*** Listed records ***
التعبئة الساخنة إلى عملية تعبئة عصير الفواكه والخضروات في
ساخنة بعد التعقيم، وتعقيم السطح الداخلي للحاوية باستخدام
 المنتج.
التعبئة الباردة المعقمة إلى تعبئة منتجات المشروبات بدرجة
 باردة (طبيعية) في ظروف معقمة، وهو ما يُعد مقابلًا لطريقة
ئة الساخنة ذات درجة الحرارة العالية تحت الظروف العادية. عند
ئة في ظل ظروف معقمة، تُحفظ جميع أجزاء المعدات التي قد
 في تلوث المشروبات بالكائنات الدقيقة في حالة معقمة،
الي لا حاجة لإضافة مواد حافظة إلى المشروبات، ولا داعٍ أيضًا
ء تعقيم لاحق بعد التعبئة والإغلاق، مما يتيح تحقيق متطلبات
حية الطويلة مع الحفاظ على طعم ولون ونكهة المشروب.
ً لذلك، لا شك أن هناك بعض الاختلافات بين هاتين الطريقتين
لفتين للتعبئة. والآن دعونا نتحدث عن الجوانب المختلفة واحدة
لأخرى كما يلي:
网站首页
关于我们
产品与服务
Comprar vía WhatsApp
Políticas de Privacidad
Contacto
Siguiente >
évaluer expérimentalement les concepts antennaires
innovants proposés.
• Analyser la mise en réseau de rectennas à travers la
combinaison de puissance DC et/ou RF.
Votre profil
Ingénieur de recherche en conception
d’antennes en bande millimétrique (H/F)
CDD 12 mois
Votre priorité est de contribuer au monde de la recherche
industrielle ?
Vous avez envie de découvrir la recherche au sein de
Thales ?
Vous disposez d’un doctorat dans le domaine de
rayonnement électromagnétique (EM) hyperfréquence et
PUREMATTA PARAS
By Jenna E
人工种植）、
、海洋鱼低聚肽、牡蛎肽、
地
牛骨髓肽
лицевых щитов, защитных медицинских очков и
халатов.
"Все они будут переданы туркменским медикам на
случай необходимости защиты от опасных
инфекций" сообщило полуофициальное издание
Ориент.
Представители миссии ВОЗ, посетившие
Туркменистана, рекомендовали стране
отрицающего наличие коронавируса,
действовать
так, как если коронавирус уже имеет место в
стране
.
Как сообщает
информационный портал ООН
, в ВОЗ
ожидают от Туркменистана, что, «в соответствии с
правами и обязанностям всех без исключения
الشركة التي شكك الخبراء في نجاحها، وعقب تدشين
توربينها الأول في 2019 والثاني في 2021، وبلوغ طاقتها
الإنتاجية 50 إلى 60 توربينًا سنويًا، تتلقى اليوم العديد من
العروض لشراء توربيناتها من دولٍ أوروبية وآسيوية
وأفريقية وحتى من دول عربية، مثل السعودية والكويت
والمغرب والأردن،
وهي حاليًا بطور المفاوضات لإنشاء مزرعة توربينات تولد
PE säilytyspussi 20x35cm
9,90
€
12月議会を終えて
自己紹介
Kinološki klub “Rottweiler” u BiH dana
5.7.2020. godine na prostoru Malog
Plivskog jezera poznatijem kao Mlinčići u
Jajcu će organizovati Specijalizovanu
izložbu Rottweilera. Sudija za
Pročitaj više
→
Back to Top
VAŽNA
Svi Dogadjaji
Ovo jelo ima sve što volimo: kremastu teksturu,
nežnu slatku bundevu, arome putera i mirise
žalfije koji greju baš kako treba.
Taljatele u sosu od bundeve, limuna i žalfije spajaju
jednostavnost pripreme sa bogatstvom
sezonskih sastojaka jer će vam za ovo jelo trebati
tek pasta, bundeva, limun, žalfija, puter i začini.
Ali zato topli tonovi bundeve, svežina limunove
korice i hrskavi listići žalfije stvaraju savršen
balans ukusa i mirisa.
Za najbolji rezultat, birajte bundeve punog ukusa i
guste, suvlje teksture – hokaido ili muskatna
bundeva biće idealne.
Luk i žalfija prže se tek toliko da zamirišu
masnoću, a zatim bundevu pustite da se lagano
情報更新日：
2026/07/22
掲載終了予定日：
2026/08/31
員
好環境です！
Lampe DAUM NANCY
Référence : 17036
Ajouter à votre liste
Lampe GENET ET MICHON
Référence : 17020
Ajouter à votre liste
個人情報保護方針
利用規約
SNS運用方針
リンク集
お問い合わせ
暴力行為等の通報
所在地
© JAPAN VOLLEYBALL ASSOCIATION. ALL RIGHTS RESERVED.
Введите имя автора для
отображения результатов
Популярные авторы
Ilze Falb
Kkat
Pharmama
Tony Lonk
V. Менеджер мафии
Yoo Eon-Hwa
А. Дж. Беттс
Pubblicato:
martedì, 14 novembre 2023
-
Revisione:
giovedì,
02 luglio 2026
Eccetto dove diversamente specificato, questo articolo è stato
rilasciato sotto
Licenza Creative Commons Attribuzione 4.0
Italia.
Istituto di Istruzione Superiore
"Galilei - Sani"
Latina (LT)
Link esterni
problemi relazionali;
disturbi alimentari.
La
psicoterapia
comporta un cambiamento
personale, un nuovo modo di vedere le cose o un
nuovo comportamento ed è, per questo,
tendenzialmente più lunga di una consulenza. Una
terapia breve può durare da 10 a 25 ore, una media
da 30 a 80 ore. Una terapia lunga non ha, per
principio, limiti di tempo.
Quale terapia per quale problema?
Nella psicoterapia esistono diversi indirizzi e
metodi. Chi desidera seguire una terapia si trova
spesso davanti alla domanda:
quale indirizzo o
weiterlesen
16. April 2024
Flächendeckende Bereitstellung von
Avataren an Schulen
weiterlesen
*** End of Listed records ***
## Task details
Reproduce exactly the first line of the listing and every line after it, through the one containing "في تلوث المشروبات". Nothing else belongs in the output.

## Response
التعبئة الساخنة إلى عملية تعبئة عصير الفواكه والخضروات في
ساخنة بعد التعقيم، وتعقيم السطح الداخلي للحاوية باستخدام
 المنتج.
التعبئة الباردة المعقمة إلى تعبئة منتجات المشروبات بدرجة
 باردة (طبيعية) في ظروف معقمة، وهو ما يُعد مقابلًا لطريقة
ئة الساخنة ذات درجة الحرارة العالية تحت الظروف العادية. عند
ئة في ظل ظروف معقمة، تُحفظ جميع أجزاء المعدات التي قد
 في تلوث المشروبات بالكائنات الدقيقة في حالة معقمة،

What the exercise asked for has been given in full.